If the data is simple and well formed, it’s doable.
That was the presumption I was proceeding upon with my first answer to OP.

Tweet JSON is extremely complex and deeply nested, with some fields appearing at different nesting depths. The created_at field, for example, appears in the root object, the retweeted_status child of the root object, and the user child of the root object. If the JSON file is printed out with no depth-based indentation, your regex has no way of differentiating between these created_at fields. The full_text field could also appear at different nesting depths.

To expand, tweet JSON can have a structure that looks a little bit like this (only much, much worse):

[
  {
    "Root1": {
      "bar": false,
      "quz": 1
    },
    "rOOt2": {
      "quz": 2,
      "bar": false
    },
    "ROOT3": [
      {
        "id": 1,
        "id_str": 2
      }
    ],
    "ROot4": [
        "id": -37,
        "id_str": 75
    ]
    "roOT5": "blah"
  }
]

If you write a regex that searches for the bar field, you most likely won’t be able to tell whether its parent is Root1 or rOOt2. A similar issue happens with the id_str and id keys.

Alan Kilborn

@Mark-Olson said:

Tweet JSON is extremely complex and deeply nested, with some fields appearing at different nesting depths. The created_at field, for example, appears in the root object, the retweeted_status child of the root object, and the user child of the root object. If the JSON file is printed out with no depth-based indentation, your regex has no way of differentiating between these created_at fields. The full_text field could also appear at different nesting depths.

and blah blah blah…

I hope that’s for the benefit of the OP and not me, because I don’t care an iota about Tweet JSON or WTF the data is. I sold my solution as simple-minded, it’s up to OP to decide if it works for him, or to keep pursuing some other solution.

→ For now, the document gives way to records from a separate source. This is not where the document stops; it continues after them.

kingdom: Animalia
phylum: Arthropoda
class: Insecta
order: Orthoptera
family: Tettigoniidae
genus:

Know thy data…understand how you’re manipulating it – this is OP’s responsibility. As is asking a full and complete question, with representative data fully shown.

Alen Mark

@Roni-Segoly
Yes, it’s definitely possible to extract specific lines from your large JS file in Notepad++, and there are a couple of ways you can approach this:

Using Regular Expressions (Regex): Notepad++ has a powerful “Find” feature that supports regular expressions, which can help you search for patterns in your file. If you know the structure of the lines containing the specific strings you want to extract, you can use a regex search to locate them together.

Here’s how to use Regex in Notepad++:

Press Ctrl + F to open the Find dialog.
Go to the Find tab and select Regular expression in the search mode.
Use a regex pattern to find the string you need along with its corresponding line. For example:
markdown
Copy code
(YourFirstString.*\n.*YourSecondString)
This will match the first line with YourFirstString and the line immediately after it with YourSecondString.

Using a Script Plugin: If you’re dealing with more complex extractions or specific logic, you might want to install the PythonScript or NppExec plugin, which allows you to write and execute small scripts directly in Notepad++. You can write a script that reads the file line by line, checks for the matching strings, and extracts the corresponding lines as needed.

These methods should help you extract the corresponding lines from your large JS file. If you have more details on the structure, I could help refine the search process further!

PeterJones

@Alen-Mark ,

Please note: this is the second time you’ve come to the forum and posted ultra-generic content that sounds vaguely on-topic: it is highly reminiscent of AI-generated phraseology.

Please understand that posting AI-Generated content is expressly forbidden in this forum. And if your posts continue to appear as if they are – whether or not they are – you are likely to get banned. If you wish to avoid looking like (and getting banned as) AI, then I suggest you tailor your replies to the individual posts, rather than providing overly-generic responses that don’t take into account the context of the entire conversation.